PROVIDED TEXT:
════════

If it is excluded, the remaining solar and atmospheric neutrino 
anomalies can be explained through oscillations among just three 
standard neutrinos -- $\nu_e$, $\nu_\mu$ and $\nu_\tau$. The oscillation 
probabilities for relativistic neutrinos then depend on two mass squared 
differences $\Delta m_{21}^2 \equiv \Delta m_\odot^2$ and $\Delta m_{32}^2 
\equiv \Delta m_{atm}^2$, three mixing angles $\theta_{12}$, $\theta_{13}$ 
and $\theta_{23}$, and one CP-violating phase $\delta$. With the 
parametrization of the $3\times 3$ leptonic mixing matrix $U$ which coincides 
with the standard parametrization of the quark mixing matrix \cite{PDG}, 
one can identify the mixing angle which is responsible for the dominant 
channel of the atmospheric neutrino oscillations with $\theta_{23}$, the one 
that is primarily responsible for the solar neutrino oscillations with
$\theta_{12}$ and the mixing angle which enters (along with $\theta_{23}$)

════════

TASK ITEM A: From the dataset entries, quote verbatim the lines running from the line that contains "When an observer" through the line that contains "Answer: approximately 315°", with both of those lines included.

Dataset entries:
════════

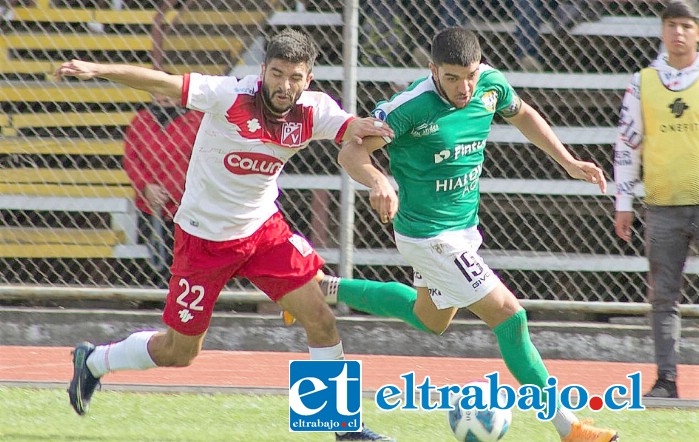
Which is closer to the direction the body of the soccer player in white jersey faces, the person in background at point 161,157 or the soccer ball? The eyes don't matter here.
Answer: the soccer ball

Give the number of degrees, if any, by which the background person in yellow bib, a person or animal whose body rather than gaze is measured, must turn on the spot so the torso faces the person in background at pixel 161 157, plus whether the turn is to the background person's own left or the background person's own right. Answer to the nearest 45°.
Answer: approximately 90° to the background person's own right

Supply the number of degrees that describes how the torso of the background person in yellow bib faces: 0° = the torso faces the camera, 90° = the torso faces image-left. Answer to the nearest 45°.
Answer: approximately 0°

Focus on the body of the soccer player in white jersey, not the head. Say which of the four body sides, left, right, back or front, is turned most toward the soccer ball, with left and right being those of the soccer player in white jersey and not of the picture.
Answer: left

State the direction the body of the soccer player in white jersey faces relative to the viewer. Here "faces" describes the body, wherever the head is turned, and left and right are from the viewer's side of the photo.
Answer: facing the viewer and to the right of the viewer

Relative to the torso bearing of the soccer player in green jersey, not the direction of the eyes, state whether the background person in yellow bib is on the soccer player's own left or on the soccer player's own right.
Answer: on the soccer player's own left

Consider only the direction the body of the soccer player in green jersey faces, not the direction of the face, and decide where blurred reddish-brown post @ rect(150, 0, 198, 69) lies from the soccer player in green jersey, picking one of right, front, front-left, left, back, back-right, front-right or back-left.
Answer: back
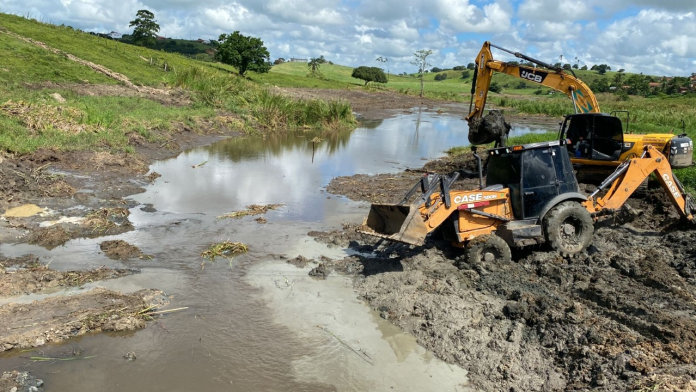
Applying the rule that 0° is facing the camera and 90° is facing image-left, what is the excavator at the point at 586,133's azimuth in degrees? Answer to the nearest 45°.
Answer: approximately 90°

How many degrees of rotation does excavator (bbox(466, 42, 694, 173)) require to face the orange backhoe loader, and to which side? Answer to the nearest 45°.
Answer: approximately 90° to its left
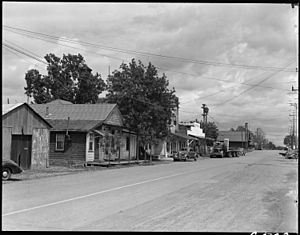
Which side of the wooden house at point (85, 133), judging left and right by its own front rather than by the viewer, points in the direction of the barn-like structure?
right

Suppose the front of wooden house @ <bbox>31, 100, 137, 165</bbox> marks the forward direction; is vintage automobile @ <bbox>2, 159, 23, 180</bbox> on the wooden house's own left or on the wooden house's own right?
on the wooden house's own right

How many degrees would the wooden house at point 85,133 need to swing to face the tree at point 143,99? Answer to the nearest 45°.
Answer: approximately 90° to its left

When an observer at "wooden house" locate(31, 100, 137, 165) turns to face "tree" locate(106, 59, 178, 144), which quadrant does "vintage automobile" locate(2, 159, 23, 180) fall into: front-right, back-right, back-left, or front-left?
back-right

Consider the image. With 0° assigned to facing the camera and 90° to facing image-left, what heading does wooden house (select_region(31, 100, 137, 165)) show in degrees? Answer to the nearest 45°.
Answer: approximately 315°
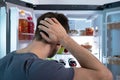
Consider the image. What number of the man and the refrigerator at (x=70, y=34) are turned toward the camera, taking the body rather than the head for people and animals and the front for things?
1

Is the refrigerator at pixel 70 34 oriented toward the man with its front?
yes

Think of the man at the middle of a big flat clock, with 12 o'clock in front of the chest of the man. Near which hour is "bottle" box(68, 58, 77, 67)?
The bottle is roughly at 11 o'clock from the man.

════════

TASK ITEM B: List every standard neutrino named in the neutrino-oscillation passage.

TASK RESULT A:
When an observer at "wooden house" locate(31, 100, 137, 165) turns to face "tree" locate(106, 59, 178, 144), which quadrant does "vintage automobile" locate(2, 159, 23, 180) fall into: front-right, back-right, back-left, or front-left?
back-right

Consider the image. With 0° assigned to facing the camera and 90° to facing image-left, what heading does wooden house (select_region(31, 100, 137, 165)) show in degrees? Answer to the nearest 45°.
Answer: approximately 315°

TASK RESULT B: $\nu_e$, $\nu_\mu$, $\nu_\tau$